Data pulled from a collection
------------------------------

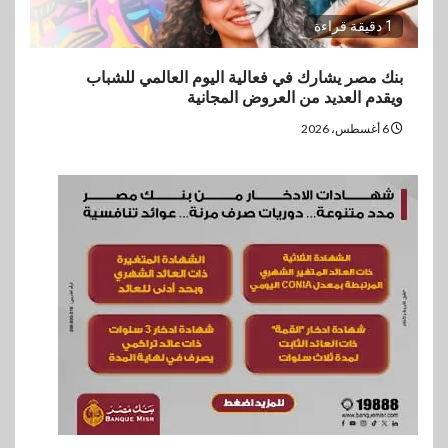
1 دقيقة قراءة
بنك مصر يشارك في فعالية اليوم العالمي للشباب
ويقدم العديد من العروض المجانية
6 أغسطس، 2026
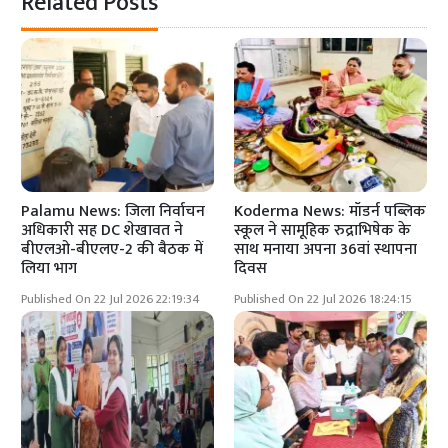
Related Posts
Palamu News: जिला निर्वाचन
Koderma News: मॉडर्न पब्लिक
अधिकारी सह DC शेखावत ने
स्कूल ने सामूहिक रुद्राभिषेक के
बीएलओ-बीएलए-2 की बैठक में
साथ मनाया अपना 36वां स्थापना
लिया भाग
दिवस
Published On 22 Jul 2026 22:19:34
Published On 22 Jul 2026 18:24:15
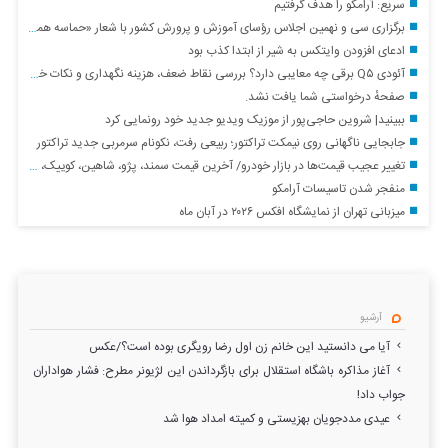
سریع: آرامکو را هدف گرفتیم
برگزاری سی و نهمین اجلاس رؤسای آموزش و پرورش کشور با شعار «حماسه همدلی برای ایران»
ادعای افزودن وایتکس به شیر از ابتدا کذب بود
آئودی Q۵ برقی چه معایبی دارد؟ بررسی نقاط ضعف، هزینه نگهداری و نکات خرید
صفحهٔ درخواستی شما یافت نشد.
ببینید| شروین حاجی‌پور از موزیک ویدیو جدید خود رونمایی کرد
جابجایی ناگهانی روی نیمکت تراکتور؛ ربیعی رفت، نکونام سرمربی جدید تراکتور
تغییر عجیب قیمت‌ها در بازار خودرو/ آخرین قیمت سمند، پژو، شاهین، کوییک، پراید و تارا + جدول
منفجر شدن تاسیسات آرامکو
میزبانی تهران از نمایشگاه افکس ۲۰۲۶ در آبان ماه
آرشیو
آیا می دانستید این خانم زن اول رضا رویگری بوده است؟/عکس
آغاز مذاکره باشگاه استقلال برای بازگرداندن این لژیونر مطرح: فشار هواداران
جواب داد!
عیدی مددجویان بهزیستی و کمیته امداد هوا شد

------------------------------

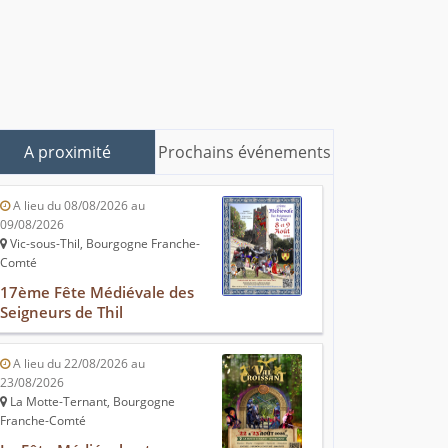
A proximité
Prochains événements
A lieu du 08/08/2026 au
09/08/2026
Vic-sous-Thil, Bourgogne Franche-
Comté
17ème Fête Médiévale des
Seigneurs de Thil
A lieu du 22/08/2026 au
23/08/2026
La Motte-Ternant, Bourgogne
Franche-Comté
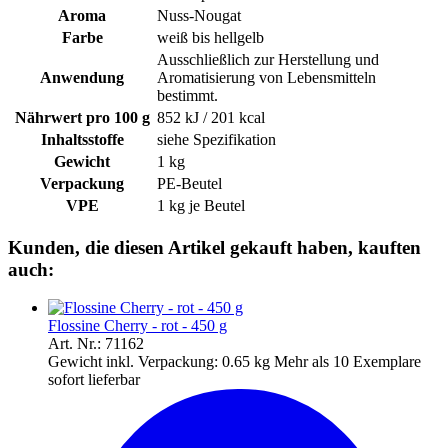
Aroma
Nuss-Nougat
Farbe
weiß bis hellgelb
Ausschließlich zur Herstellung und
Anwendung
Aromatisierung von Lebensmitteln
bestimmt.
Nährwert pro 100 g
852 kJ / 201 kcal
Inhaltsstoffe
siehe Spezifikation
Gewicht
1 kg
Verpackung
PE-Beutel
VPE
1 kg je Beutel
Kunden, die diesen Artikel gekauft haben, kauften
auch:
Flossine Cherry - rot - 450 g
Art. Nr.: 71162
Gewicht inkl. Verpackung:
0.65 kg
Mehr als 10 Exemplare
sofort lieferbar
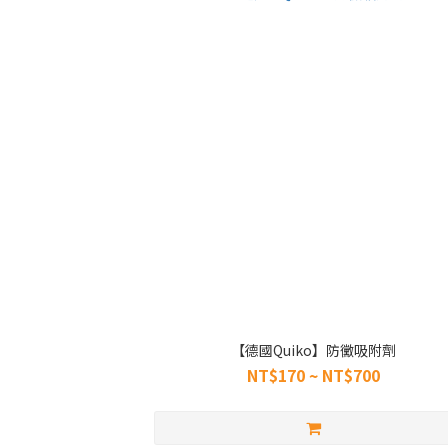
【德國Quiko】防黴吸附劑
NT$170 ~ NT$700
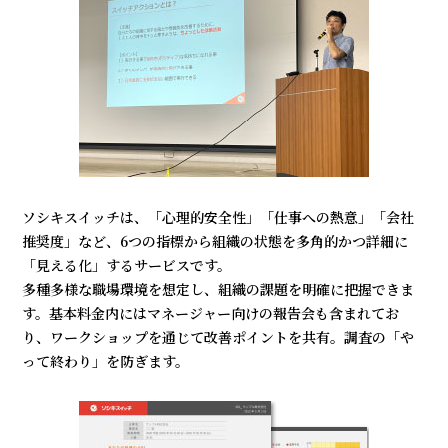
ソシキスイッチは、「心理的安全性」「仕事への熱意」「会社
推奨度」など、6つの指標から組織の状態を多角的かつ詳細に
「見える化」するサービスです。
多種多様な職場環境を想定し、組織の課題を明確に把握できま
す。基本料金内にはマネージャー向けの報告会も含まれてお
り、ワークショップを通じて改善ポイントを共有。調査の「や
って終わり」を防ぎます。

------------------------------

EXERCISE: Write out everything from "Related Posts" down to "Published On 22 Jul 2026 18:24:15" in the entries, substituting "Similar Posts" for "Related Posts" and keeping everything else the same.

ANSWER SECTION:
Similar Posts
Palamu News: जिला निर्वाचन
Koderma News: मॉडर्न पब्लिक
अधिकारी सह DC शेखावत ने
स्कूल ने सामूहिक रुद्राभिषेक के
बीएलओ-बीएलए-2 की बैठक में
साथ मनाया अपना 36वां स्थापना
लिया भाग
दिवस
Published On 22 Jul 2026 22:19:34
Published On 22 Jul 2026 18:24:15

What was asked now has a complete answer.